Supplied material ::
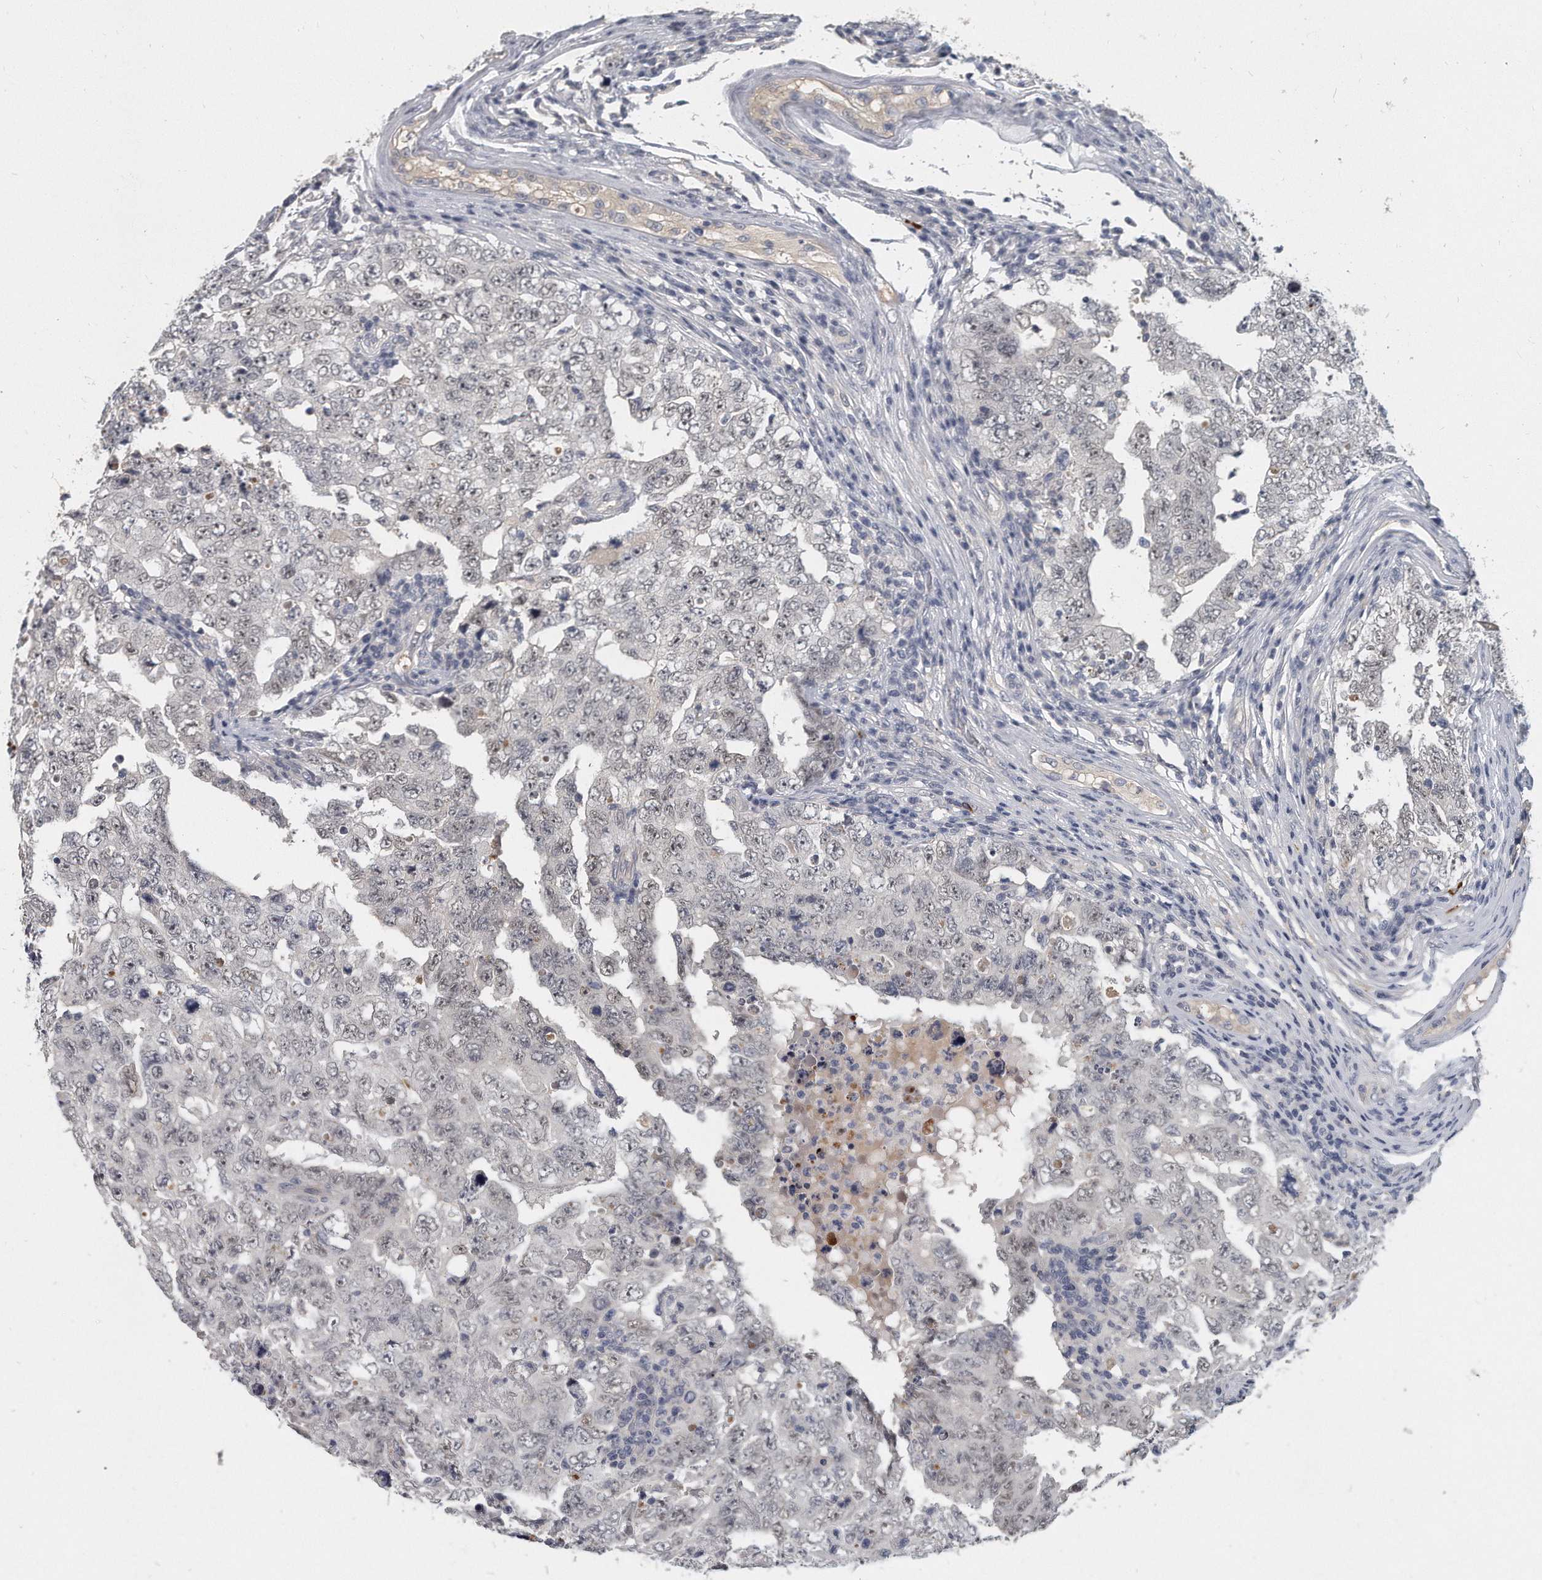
{"staining": {"intensity": "weak", "quantity": "25%-75%", "location": "nuclear"}, "tissue": "testis cancer", "cell_type": "Tumor cells", "image_type": "cancer", "snomed": [{"axis": "morphology", "description": "Carcinoma, Embryonal, NOS"}, {"axis": "topography", "description": "Testis"}], "caption": "A low amount of weak nuclear staining is identified in about 25%-75% of tumor cells in testis cancer (embryonal carcinoma) tissue. The staining was performed using DAB to visualize the protein expression in brown, while the nuclei were stained in blue with hematoxylin (Magnification: 20x).", "gene": "KLHL7", "patient": {"sex": "male", "age": 26}}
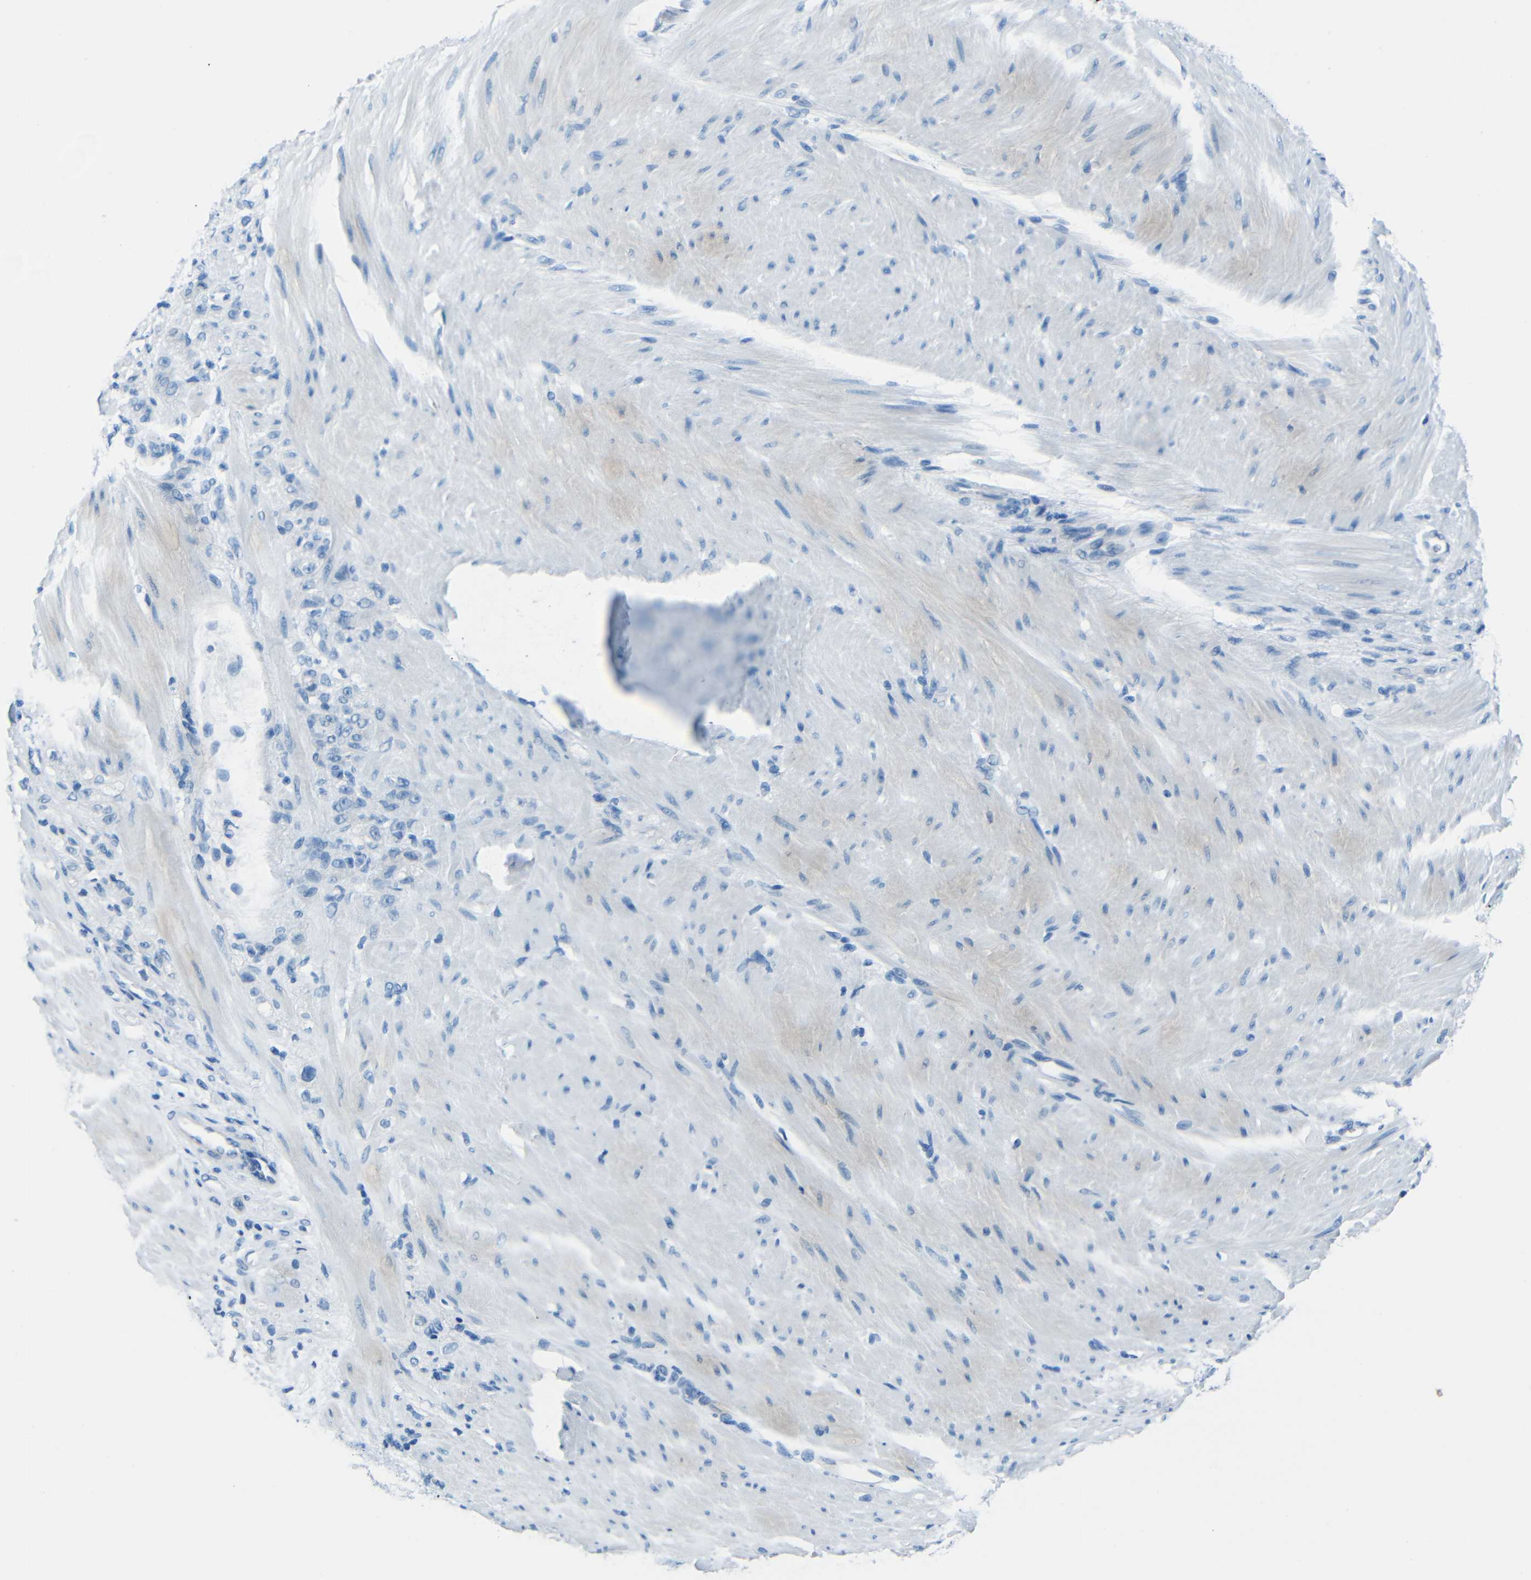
{"staining": {"intensity": "negative", "quantity": "none", "location": "none"}, "tissue": "stomach cancer", "cell_type": "Tumor cells", "image_type": "cancer", "snomed": [{"axis": "morphology", "description": "Adenocarcinoma, NOS"}, {"axis": "topography", "description": "Stomach"}], "caption": "A histopathology image of human adenocarcinoma (stomach) is negative for staining in tumor cells.", "gene": "FBN2", "patient": {"sex": "male", "age": 82}}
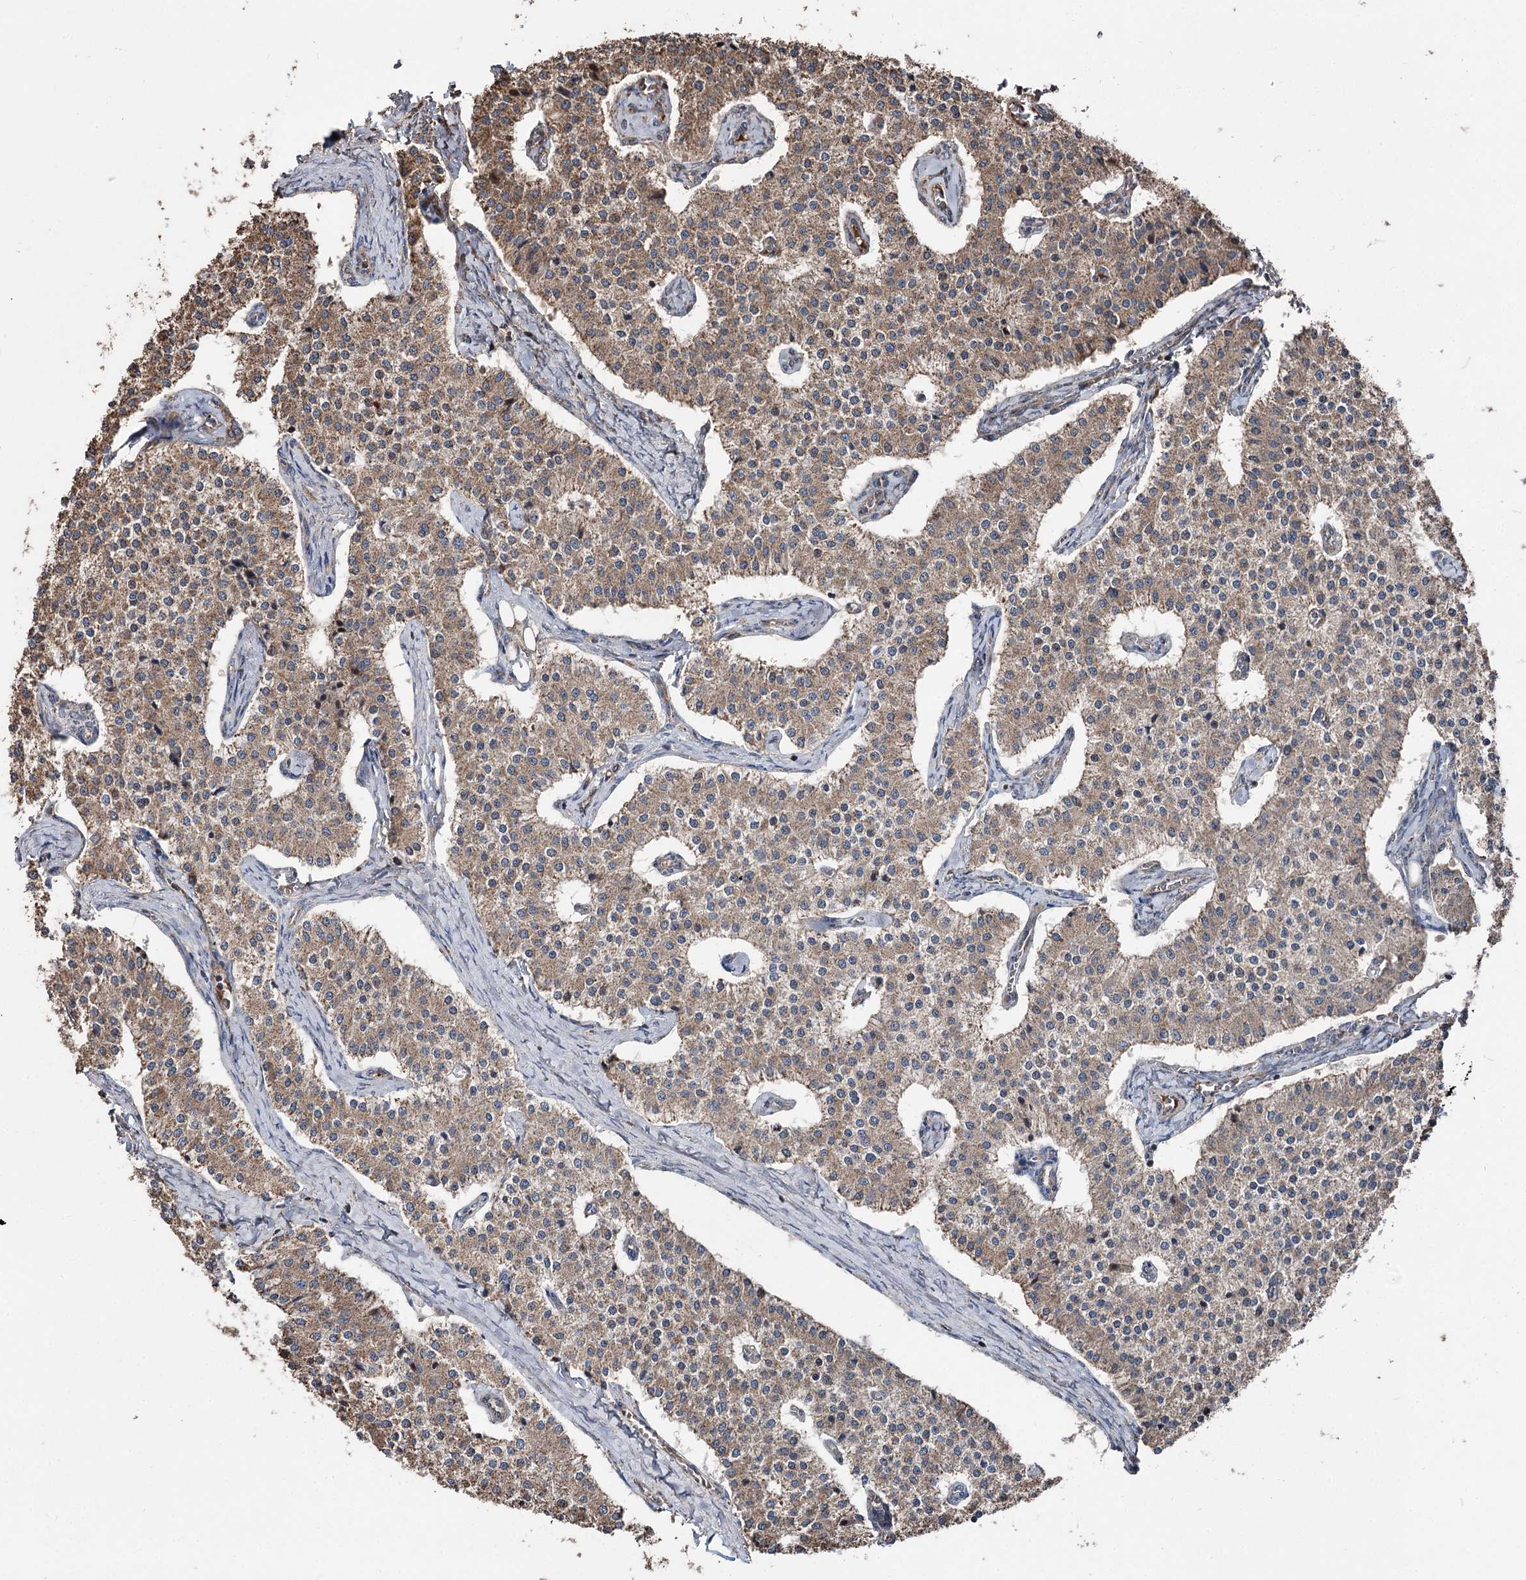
{"staining": {"intensity": "moderate", "quantity": ">75%", "location": "cytoplasmic/membranous"}, "tissue": "carcinoid", "cell_type": "Tumor cells", "image_type": "cancer", "snomed": [{"axis": "morphology", "description": "Carcinoid, malignant, NOS"}, {"axis": "topography", "description": "Colon"}], "caption": "Tumor cells reveal moderate cytoplasmic/membranous staining in about >75% of cells in carcinoid. The staining was performed using DAB (3,3'-diaminobenzidine), with brown indicating positive protein expression. Nuclei are stained blue with hematoxylin.", "gene": "ITFG2", "patient": {"sex": "female", "age": 52}}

Problem requirements :: The output consists of exactly the lines from the one containing "histopathology image of" through the last line of the listing, both included, with no pictures.

Reply ::
{"staining": {"intensity": "negative", "quantity": "none", "location": "none"}, "tissue": "stomach cancer", "cell_type": "Tumor cells", "image_type": "cancer", "snomed": [{"axis": "morphology", "description": "Adenocarcinoma, NOS"}, {"axis": "topography", "description": "Stomach"}], "caption": "A histopathology image of human adenocarcinoma (stomach) is negative for staining in tumor cells.", "gene": "FBN2", "patient": {"sex": "male", "age": 82}}
{"staining": {"intensity": "moderate", "quantity": ">75%", "location": "cytoplasmic/membranous"}, "tissue": "carcinoid", "cell_type": "Tumor cells", "image_type": "cancer", "snomed": [{"axis": "morphology", "description": "Carcinoid, malignant, NOS"}, {"axis": "topography", "description": "Colon"}], "caption": "Tumor cells reveal moderate cytoplasmic/membranous staining in about >75% of cells in carcinoid. The staining was performed using DAB (3,3'-diaminobenzidine), with brown indicating positive protein expression. Nuclei are stained blue with hematoxylin.", "gene": "ITFG2", "patient": {"sex": "female", "age": 52}}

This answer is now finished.